The Manatee Pond
Friday, February 6th, 200917th January 2009:
[long entry…]
It was past eight o’clock, and I was still waiting for Mr. Boodoo. Or rather ‘Shortman’, his sidekick, who Mr. Douglas had said would come to pick me up.
Heavy grey clouds held the promise of rain. I watched them pile up as the clock turned to eight-thirty, then ten to nine.
“Still playing the waiting game?”
I wondered what it looked like to Mr. Douglas. He’d seen me arrive with a different guy every day, and now I was sitting and waiting for half a morning—after having waited in vain for Truckman for half a day—to be picked up by yet another man.
But he knew Mr. Boodoo. “It’s odd,” he said. “He is normally on time. This is not at all businesslike.”

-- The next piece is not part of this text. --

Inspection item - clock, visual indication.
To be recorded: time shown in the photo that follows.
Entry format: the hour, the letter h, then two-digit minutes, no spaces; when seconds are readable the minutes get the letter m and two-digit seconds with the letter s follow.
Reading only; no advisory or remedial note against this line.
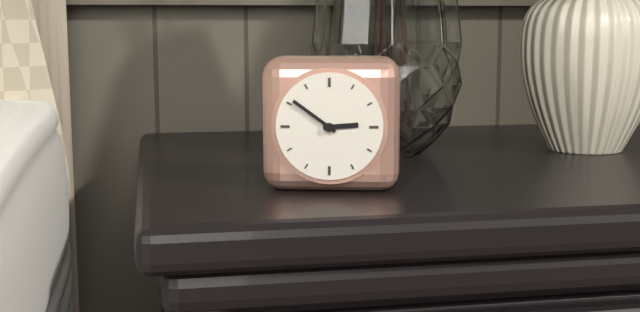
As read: 2h51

Mr. Douglas let me use his phone and Mr. Boodoo sounded surprised that nobody had come to pick me up. At least he hadn’t forgotten about me.
“Hold on,” he said.
I did.
*
Shortman arrived five minutes later, with two boys in their early twenties along for the ride. He apologised for being late, but he wasn’t serious. Neither was I. They were here: that was all that mattered.

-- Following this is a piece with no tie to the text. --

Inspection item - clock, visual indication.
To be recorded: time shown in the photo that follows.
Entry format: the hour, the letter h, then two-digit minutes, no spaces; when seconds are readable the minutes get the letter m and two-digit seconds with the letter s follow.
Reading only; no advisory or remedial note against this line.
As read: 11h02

“It’s Saturday,” he said. It’s our time for liming!”
And with that we were off to d’Hammerhead Bar.
*
“Look at that moth,” Shortman said and grabbed my arm. Something about his eyes made me hesitate. A moth?
I looked and my heart stopped for an instant.
It sat there under the ceiling like a painting, each wing the size of my hand. A museum-specimen come to life. Except that I knew that it wouldn’t move again until dark. With that insight, I could breathe again.
The jungle had come to the bar, and it was time for us to leave.
I wondered when—and if—we would meet the mysterious Mr. Boodoo as we drove up to the RAMSAR sign that marked the entrance to the Protected Area. The school-maxi driver had told me that here I would find guys who knew the swamp. The guy in question lived in a house right next to the sign. His name was Bobby.
He showed me his catch of calalloo crabs and cascadoo. The crabs sold out before we had finished lunch: a delicious curry stew prepared by Shortman who maintained that men were the better cooks.
I found these men a refreshing change from those I had encountered so far.